I must be avenged!

Dave, you must avenge me! That piece of crap bird that has been squeaking and squaking in an attempt to keep me from her babies, whereever they may be laying in wait to hatch (or whatever), has attacked me!
It is to the point where I am a little afraid to go outside to water my flowers. This was my conversation with the bird yesterday.

Bird: squawk, squawk get out of here squawk!

Me: Listen bird, I'm just watering the plants.

Bird: squeek squawk beat it loser

Me: Hey, we don't want no squatters on the proprataw. You beat it.

Bird: chirp chirp chirp sqeeeeeek squak I'm warning you.
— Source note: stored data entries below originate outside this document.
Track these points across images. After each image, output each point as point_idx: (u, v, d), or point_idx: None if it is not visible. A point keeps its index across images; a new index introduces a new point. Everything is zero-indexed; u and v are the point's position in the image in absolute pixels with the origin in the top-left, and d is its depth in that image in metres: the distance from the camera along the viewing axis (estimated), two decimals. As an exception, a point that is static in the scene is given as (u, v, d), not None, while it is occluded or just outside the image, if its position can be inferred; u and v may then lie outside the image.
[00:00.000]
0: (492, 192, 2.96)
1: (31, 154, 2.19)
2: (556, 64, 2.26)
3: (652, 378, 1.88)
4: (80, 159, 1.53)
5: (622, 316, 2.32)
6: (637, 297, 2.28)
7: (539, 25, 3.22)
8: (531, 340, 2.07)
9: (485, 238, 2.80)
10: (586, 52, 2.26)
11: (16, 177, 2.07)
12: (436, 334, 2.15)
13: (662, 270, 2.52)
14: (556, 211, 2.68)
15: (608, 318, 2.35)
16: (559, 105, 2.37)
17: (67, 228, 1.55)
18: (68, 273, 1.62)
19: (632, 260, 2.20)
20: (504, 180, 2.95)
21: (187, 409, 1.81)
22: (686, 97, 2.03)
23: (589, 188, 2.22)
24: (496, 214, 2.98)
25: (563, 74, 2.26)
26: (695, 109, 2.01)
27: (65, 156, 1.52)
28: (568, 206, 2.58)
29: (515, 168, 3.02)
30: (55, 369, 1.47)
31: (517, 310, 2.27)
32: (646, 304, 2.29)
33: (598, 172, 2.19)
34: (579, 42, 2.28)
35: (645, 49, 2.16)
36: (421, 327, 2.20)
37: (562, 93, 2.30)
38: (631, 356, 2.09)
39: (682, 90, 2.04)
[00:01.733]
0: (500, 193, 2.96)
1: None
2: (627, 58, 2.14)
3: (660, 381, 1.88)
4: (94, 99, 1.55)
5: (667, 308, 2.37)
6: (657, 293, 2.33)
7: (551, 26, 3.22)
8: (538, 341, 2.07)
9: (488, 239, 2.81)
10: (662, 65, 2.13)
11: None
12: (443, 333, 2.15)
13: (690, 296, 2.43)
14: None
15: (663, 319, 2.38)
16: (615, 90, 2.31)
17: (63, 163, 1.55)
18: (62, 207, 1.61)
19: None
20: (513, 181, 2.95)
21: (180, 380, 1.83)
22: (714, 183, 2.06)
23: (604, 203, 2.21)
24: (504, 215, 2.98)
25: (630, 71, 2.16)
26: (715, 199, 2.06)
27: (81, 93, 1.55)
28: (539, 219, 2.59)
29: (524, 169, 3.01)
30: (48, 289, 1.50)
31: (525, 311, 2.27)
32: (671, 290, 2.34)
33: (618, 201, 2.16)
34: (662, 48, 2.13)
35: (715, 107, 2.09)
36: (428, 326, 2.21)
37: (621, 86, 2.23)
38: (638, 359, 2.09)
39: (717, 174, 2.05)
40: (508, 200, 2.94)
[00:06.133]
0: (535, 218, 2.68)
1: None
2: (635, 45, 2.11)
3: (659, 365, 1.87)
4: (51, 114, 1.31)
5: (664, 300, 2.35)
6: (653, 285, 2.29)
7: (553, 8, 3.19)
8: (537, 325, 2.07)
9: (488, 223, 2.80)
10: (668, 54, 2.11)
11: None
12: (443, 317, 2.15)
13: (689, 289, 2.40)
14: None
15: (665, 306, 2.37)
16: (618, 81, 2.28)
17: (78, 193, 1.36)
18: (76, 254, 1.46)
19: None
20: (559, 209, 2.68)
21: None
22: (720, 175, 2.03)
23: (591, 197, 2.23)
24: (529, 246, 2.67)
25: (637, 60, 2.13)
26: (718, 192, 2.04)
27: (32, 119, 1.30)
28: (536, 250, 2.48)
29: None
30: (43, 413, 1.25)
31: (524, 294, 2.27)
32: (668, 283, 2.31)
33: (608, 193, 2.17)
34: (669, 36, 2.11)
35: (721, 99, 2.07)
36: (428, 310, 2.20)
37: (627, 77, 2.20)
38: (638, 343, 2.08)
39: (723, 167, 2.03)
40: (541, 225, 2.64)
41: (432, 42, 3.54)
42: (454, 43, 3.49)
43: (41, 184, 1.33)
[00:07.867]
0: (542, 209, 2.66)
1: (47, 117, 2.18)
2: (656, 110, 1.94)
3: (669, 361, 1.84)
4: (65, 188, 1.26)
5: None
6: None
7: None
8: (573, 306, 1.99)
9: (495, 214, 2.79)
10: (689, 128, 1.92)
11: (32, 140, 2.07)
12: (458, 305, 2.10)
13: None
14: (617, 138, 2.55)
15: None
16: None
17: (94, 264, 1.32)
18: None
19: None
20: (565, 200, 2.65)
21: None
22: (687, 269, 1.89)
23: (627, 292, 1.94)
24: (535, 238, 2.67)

Me: I'm real scared. Look, I don't want to eat your babies. I promise not to; that should be enough for you.

Bird: squaaaaaaaaak kakaw kakaw this is war

Me: Sheesh, you're a pretty stupid bird.

Bird attacks usually consist of swoops, dives and chases by common yard birds,
such as mockingbirds, blackbirds and bluejays...Other forms of attacks include
vocal castigations from perching birds; "mobbing" or ganging-up on the victim,
which crows may do; or intentional defecation or regurgitation on the victim,
which may occur in areas of concentration, such as rookeries.
At first it was just the squawks. So Dave turned the hose on her. She was gone for a few days and then she came back and brought friends, three of them. I tried to ignore her, but today she dove at my head and flapped me with her wings. Can you believe the nerve of the squatting bird? She doesn't even pay rent here. According to the article quoted above, the only thing left for her to do is intentionally defacate or regurgitate on me. This is war. We will see who intentionally defacates on who.


Dave said…

As we were coming inside tonight, it swooshed me. Me and 'ol blue will have to have a Mexican standoff, only we ain't got no 'Mexsicans.
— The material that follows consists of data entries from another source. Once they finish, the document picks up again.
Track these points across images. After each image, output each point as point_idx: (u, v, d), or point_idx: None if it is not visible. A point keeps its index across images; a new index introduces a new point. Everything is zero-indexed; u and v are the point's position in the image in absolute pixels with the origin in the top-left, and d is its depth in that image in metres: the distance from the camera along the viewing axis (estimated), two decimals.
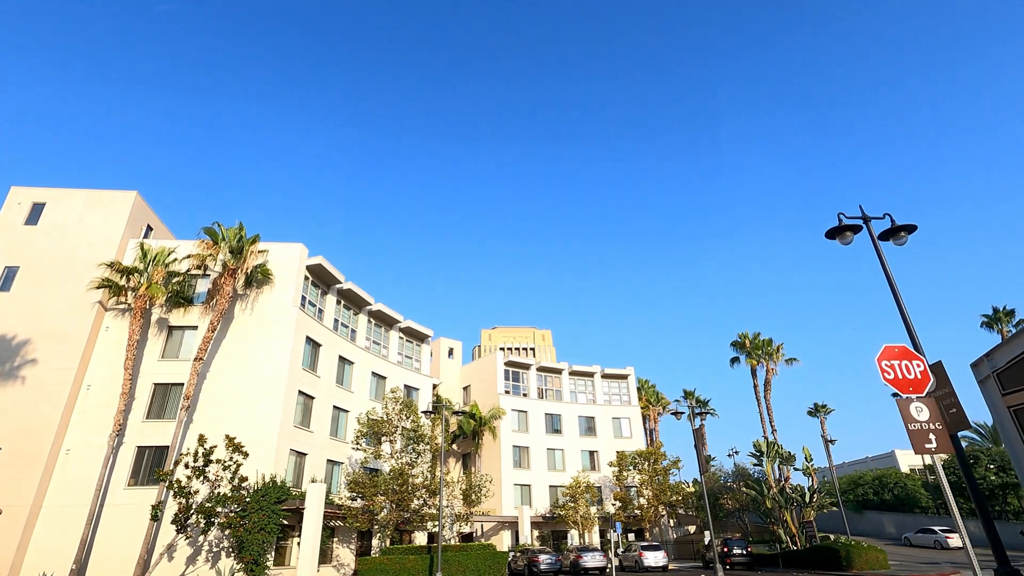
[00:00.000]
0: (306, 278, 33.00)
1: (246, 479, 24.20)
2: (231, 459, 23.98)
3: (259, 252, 30.38)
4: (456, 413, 25.14)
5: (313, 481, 28.18)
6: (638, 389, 57.44)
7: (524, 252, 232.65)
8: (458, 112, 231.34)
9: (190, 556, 24.81)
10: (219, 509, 23.32)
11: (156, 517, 22.12)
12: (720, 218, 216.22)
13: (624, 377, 56.11)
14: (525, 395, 51.45)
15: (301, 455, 29.87)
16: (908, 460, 74.54)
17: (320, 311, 34.12)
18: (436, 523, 30.68)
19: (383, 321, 40.32)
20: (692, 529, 51.06)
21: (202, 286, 31.04)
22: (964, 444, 55.79)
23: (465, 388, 53.98)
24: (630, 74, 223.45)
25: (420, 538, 36.10)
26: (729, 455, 46.63)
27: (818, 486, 33.39)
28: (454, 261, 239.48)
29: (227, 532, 23.76)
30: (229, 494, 23.50)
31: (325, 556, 29.83)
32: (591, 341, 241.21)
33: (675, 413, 26.04)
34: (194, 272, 30.28)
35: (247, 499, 25.13)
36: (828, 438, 36.27)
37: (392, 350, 40.62)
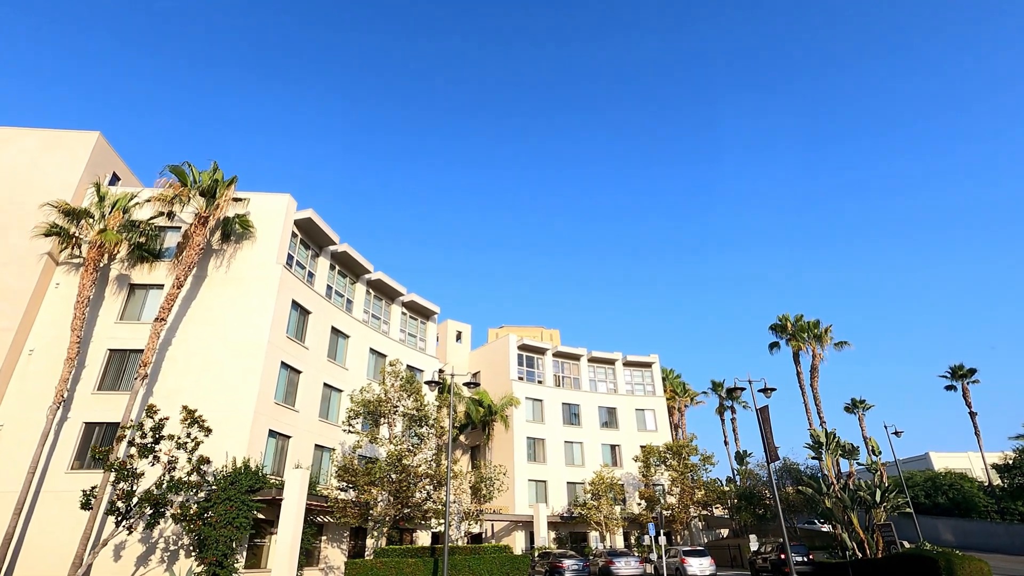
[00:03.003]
0: (294, 235, 28.57)
1: (208, 461, 19.73)
2: (188, 436, 19.47)
3: (237, 200, 25.98)
4: (467, 384, 20.54)
5: (297, 467, 23.73)
6: (662, 379, 52.66)
7: (530, 250, 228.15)
8: (447, 109, 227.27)
9: (141, 555, 20.34)
10: (171, 497, 18.84)
11: (89, 505, 17.67)
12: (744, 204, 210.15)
13: (648, 365, 51.37)
14: (540, 382, 46.84)
15: (283, 438, 25.38)
16: (943, 462, 69.18)
17: (311, 275, 29.66)
18: (441, 520, 26.15)
19: (383, 293, 35.83)
20: (725, 533, 46.14)
21: (172, 240, 26.67)
22: (1021, 445, 50.51)
23: (474, 375, 49.39)
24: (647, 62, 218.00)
25: (423, 538, 31.54)
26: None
27: (889, 484, 28.52)
28: (458, 261, 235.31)
29: (183, 525, 19.27)
30: (185, 479, 19.00)
31: (311, 557, 25.35)
32: (605, 337, 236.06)
33: (734, 390, 21.31)
34: (161, 223, 25.88)
35: (212, 486, 20.68)
36: (894, 429, 31.49)
37: (394, 326, 36.12)
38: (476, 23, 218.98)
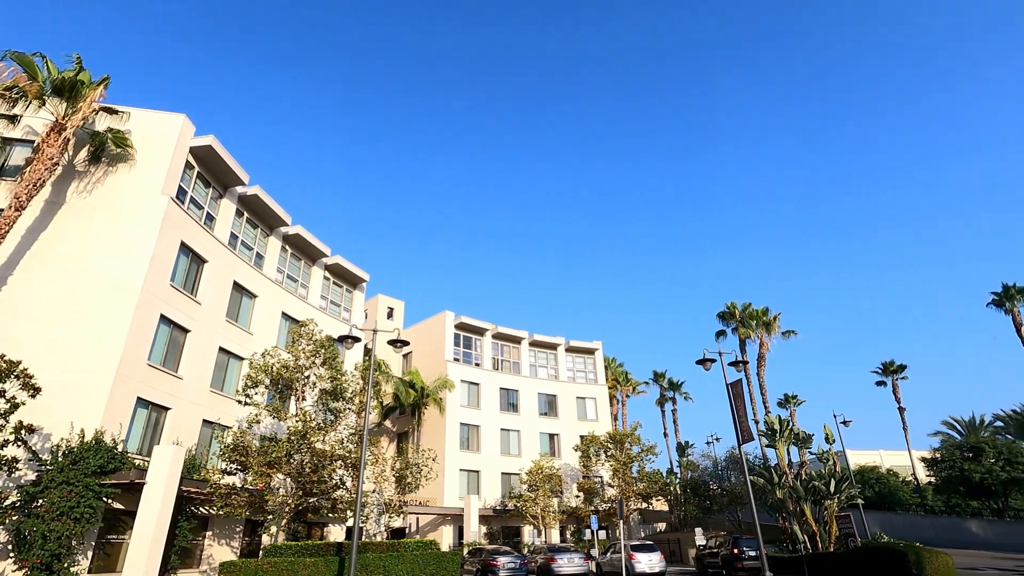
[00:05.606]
0: (189, 166, 23.45)
1: (32, 429, 14.83)
2: (2, 394, 14.47)
3: (112, 112, 20.79)
4: (393, 343, 16.55)
5: (177, 443, 18.96)
6: (605, 368, 50.43)
7: (472, 242, 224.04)
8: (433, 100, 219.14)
9: None
10: None
11: None
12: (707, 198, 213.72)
13: (591, 352, 48.95)
14: (478, 365, 43.26)
15: (159, 409, 20.43)
16: (855, 459, 71.75)
17: (210, 217, 24.62)
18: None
19: (303, 252, 31.04)
20: (662, 527, 44.44)
21: (20, 157, 21.02)
22: (939, 441, 52.06)
23: (406, 355, 45.19)
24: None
25: (337, 533, 27.23)
26: (708, 442, 40.37)
27: (842, 473, 27.16)
28: (392, 248, 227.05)
29: None
30: None
31: (191, 556, 20.66)
32: (545, 329, 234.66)
33: (704, 361, 18.59)
34: (2, 133, 20.20)
35: (44, 466, 15.77)
36: (842, 419, 30.40)
37: (313, 290, 31.40)
38: (453, 7, 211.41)
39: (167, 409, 20.69)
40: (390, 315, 47.10)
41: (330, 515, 22.66)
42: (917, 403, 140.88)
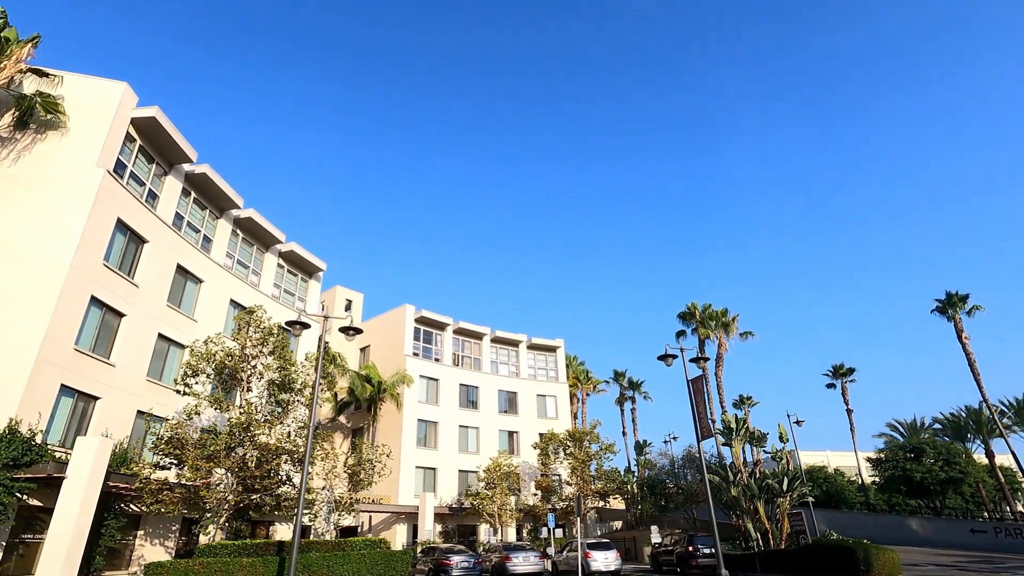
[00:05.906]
0: (131, 139, 21.83)
1: None
2: None
3: (42, 75, 19.15)
4: (345, 331, 15.64)
5: (106, 435, 17.55)
6: (566, 366, 50.28)
7: (433, 238, 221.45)
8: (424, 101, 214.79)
9: None
10: None
11: None
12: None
13: (552, 350, 48.70)
14: (438, 360, 42.38)
15: (87, 398, 18.89)
16: (835, 461, 74.45)
17: (152, 195, 23.03)
18: (305, 510, 20.93)
19: (255, 237, 29.56)
20: (617, 525, 44.52)
21: None
22: (883, 443, 54.12)
23: (363, 349, 43.90)
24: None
25: (283, 532, 25.96)
26: (666, 441, 40.68)
27: (794, 471, 27.63)
28: (350, 244, 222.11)
29: None
30: None
31: (119, 557, 19.31)
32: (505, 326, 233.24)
33: (666, 357, 18.39)
34: None
35: None
36: (795, 419, 31.09)
37: (266, 278, 29.96)
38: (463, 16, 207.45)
39: (96, 398, 19.15)
40: (348, 307, 45.68)
41: (275, 513, 21.47)
42: (864, 405, 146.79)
How do you take your bird, fried or just dead? I want it to go away soon. I was able to get one box of flowers but I will have to take a high power water hose to rescue the other box. Stoopid bird, I would hate to see you go to jail for taking down a flying bird just so you could take a duke on it.
Emily said…
Sounds like the begining of Hitchcock's classic. Just remember to protect your eyes! Zach looks like he is having a blast with his bear. I love the picture of the kids. They are quite the photographers!
Dan said…
The image of a 3 foot long 1x6 came into my mind as the best defense against a bird. Maybe you could drive a nail or two through it to penetrate the feathers...
Amy said…
So I just went out to get the mail, and guess who I met? Your crazy bird. She is seriously mental. She was circling my head and yeling at me. I got kind of scared. We should put up a warning sign or something.
Lisa said…
Misty, you crack me up! I just wanted you to know that. I love your blog!
Amy said…
Umm... yeah I got attacked too. Not really attacked, but mocked by some bird! And I was just getting my mail! tell the dang bird we're just getting the mail when you see it again, thanks!
I'm surprised no one has thought of this already...Scare Crow. Maybe giving the finger or something like that.
Amy said…
Got swooped at again yesterday getting the mail. I had to totally duck out of the way. I hope no one saw 'cause it probably looked really pathetic. But I'm getting really annoyed. If I wasn't also trying to get a sleeping child from the car into the house I would have started pelting rocks at it. It even had the nerve to perch on top of MY roof afterwards and make sure I was going inside. If it keeps this up much longer I think I'll call animal control and demand they take action.